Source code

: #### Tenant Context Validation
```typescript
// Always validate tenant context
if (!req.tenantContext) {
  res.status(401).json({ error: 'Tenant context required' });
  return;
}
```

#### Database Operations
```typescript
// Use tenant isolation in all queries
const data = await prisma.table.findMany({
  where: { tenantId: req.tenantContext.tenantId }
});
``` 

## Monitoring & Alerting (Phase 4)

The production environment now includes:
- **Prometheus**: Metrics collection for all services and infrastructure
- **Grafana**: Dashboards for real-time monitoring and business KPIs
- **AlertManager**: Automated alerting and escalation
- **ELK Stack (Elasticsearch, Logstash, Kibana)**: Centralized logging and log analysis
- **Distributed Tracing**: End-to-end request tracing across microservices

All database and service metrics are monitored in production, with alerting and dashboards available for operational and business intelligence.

### What the task asks
Leaving out every line before the one with "## Monitoring & Alerting (Phase 4)", print the rest of the listing above exactly, through its final line.

### Exercise output
## Monitoring & Alerting (Phase 4)

The production environment now includes:
- **Prometheus**: Metrics collection for all services and infrastructure
- **Grafana**: Dashboards for real-time monitoring and business KPIs
- **AlertManager**: Automated alerting and escalation
- **ELK Stack (Elasticsearch, Logstash, Kibana)**: Centralized logging and log analysis
- **Distributed Tracing**: End-to-end request tracing across microservices

All database and service metrics are monitored in production, with alerting and dashboards available for operational and business intelligence.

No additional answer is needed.